Would you transcribe the entries below, beginning at the line with "26: (579, 465, 2.06)" and ending after the line with "42: (244, 207, 2.79)", exactly, with no picture and nothing more?

━━ Dataset records

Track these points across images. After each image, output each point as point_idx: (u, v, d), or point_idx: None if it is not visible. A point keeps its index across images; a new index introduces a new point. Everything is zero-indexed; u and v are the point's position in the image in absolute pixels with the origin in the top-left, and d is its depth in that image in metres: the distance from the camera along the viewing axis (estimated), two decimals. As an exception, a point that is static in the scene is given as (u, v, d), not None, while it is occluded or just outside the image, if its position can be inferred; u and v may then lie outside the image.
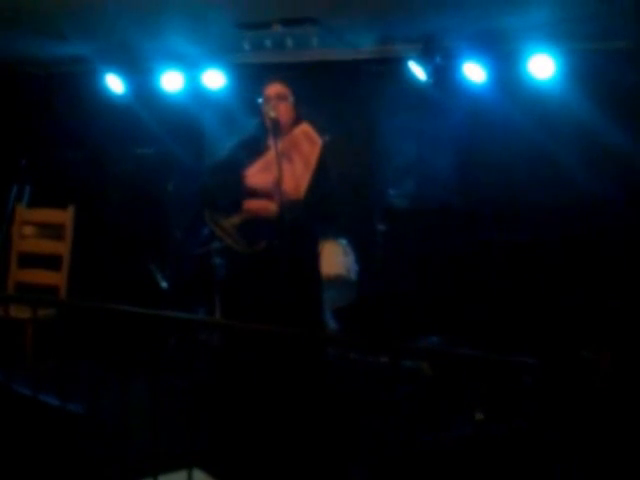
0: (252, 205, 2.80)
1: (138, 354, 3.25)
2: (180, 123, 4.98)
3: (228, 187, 2.88)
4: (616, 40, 3.79)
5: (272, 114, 2.79)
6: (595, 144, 3.85)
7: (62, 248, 3.87)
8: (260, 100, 2.88)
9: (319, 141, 2.86)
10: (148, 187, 4.91)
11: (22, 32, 4.45)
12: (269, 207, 2.76)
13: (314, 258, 2.93)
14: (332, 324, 3.85)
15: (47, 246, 3.93)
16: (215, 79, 4.79)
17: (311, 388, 2.75)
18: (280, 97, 2.88)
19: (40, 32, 4.46)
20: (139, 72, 4.93)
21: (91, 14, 4.08)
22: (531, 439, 2.26)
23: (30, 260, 3.94)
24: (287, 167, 2.74)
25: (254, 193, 2.82)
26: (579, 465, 2.06)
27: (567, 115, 3.90)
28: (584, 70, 3.89)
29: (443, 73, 4.24)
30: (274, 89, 2.90)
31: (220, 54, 4.72)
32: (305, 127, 2.89)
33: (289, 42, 4.32)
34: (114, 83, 4.98)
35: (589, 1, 3.32)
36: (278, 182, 2.68)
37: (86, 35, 4.51)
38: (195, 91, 4.90)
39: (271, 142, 2.80)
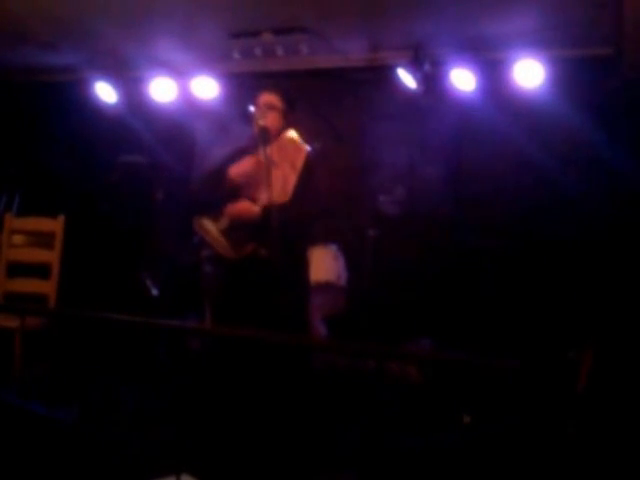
0: (234, 209, 2.80)
1: (128, 361, 3.25)
2: (170, 131, 4.98)
3: (218, 196, 2.89)
4: (598, 47, 3.84)
5: (261, 122, 2.82)
6: (582, 150, 3.89)
7: (52, 257, 3.86)
8: (252, 108, 2.90)
9: (305, 147, 2.89)
10: (138, 195, 4.90)
11: (11, 41, 4.46)
12: (251, 209, 2.76)
13: (301, 262, 2.93)
14: (322, 330, 3.85)
15: (37, 255, 3.92)
16: (205, 87, 4.80)
17: (298, 394, 2.75)
18: (270, 106, 2.91)
19: (30, 41, 4.47)
20: (129, 80, 4.93)
21: (81, 23, 4.10)
22: (519, 441, 2.27)
23: (20, 269, 3.92)
24: (274, 172, 2.76)
25: (236, 190, 2.82)
26: (565, 465, 2.07)
27: (554, 121, 3.93)
28: (569, 77, 3.93)
29: (432, 81, 4.28)
30: (265, 98, 2.93)
31: (210, 62, 4.73)
32: (291, 134, 2.91)
33: (279, 50, 4.35)
34: (104, 91, 4.98)
35: (570, 8, 3.38)
36: (267, 188, 2.69)
37: (76, 44, 4.52)
38: (185, 99, 4.90)
39: (260, 149, 2.82)
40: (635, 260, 3.42)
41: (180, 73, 4.79)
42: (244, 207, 2.79)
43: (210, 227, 2.84)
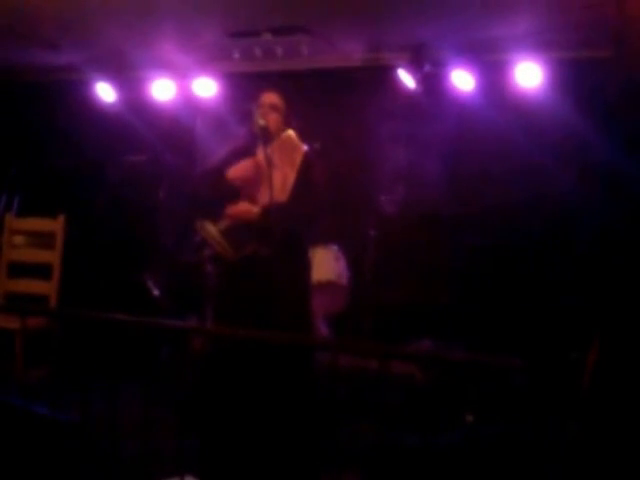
0: (234, 210, 2.81)
1: (130, 362, 3.25)
2: (171, 131, 4.99)
3: (218, 195, 2.89)
4: (598, 48, 3.85)
5: (261, 122, 2.81)
6: (581, 151, 3.90)
7: (53, 257, 3.86)
8: (253, 107, 2.90)
9: (303, 146, 2.90)
10: (139, 195, 4.91)
11: (13, 41, 4.46)
12: (251, 209, 2.77)
13: (302, 262, 2.93)
14: (324, 329, 3.86)
15: (37, 255, 3.92)
16: (206, 87, 4.81)
17: (301, 395, 2.75)
18: (273, 107, 2.90)
19: (31, 41, 4.47)
20: (130, 80, 4.94)
21: (82, 23, 4.10)
22: (521, 440, 2.27)
23: (20, 269, 3.92)
24: (275, 172, 2.76)
25: (235, 190, 2.82)
26: (567, 465, 2.08)
27: (554, 122, 3.95)
28: (569, 78, 3.95)
29: (432, 81, 4.29)
30: (269, 98, 2.92)
31: (210, 62, 4.74)
32: (290, 133, 2.92)
33: (279, 50, 4.36)
34: (105, 91, 4.99)
35: (569, 10, 3.38)
36: (269, 188, 2.69)
37: (77, 44, 4.52)
38: (186, 99, 4.92)
39: (260, 149, 2.82)
40: (637, 260, 3.42)
41: (180, 73, 4.79)
42: (244, 208, 2.79)
43: (210, 228, 2.84)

━━━━

Problem solution:
26: (579, 465, 2.06)
27: (567, 115, 3.90)
28: (584, 70, 3.89)
29: (443, 73, 4.24)
30: (274, 89, 2.90)
31: (220, 54, 4.72)
32: (305, 127, 2.89)
33: (289, 42, 4.32)
34: (114, 83, 4.98)
35: (589, 1, 3.32)
36: (278, 182, 2.68)
37: (86, 35, 4.51)
38: (195, 91, 4.90)
39: (271, 142, 2.80)
0: (234, 209, 2.80)
1: (128, 361, 3.25)
2: (170, 131, 4.98)
3: (218, 196, 2.89)
4: (598, 47, 3.84)
5: (261, 122, 2.82)
6: (582, 150, 3.89)
7: (52, 257, 3.86)
8: (252, 108, 2.90)
9: (305, 147, 2.89)
10: (138, 195, 4.90)
11: (11, 41, 4.46)
12: (251, 209, 2.76)
13: (301, 262, 2.93)
14: (322, 330, 3.85)
15: (37, 255, 3.92)
16: (205, 87, 4.80)
17: (298, 394, 2.75)
18: (270, 106, 2.91)
19: (30, 41, 4.47)
20: (129, 80, 4.93)
21: (81, 23, 4.10)
22: (519, 441, 2.27)
23: (20, 269, 3.92)
24: (274, 172, 2.76)
25: (236, 190, 2.82)
26: (565, 465, 2.07)
27: (554, 121, 3.93)
28: (569, 77, 3.93)
29: (432, 81, 4.28)
30: (265, 98, 2.93)
31: (210, 62, 4.73)
32: (291, 134, 2.91)
33: (279, 50, 4.35)
34: (104, 91, 4.98)
35: (570, 8, 3.38)
36: (267, 188, 2.69)
37: (76, 44, 4.52)
38: (185, 99, 4.90)
39: (260, 149, 2.82)
40: (635, 260, 3.42)
41: (180, 73, 4.79)
42: (244, 207, 2.79)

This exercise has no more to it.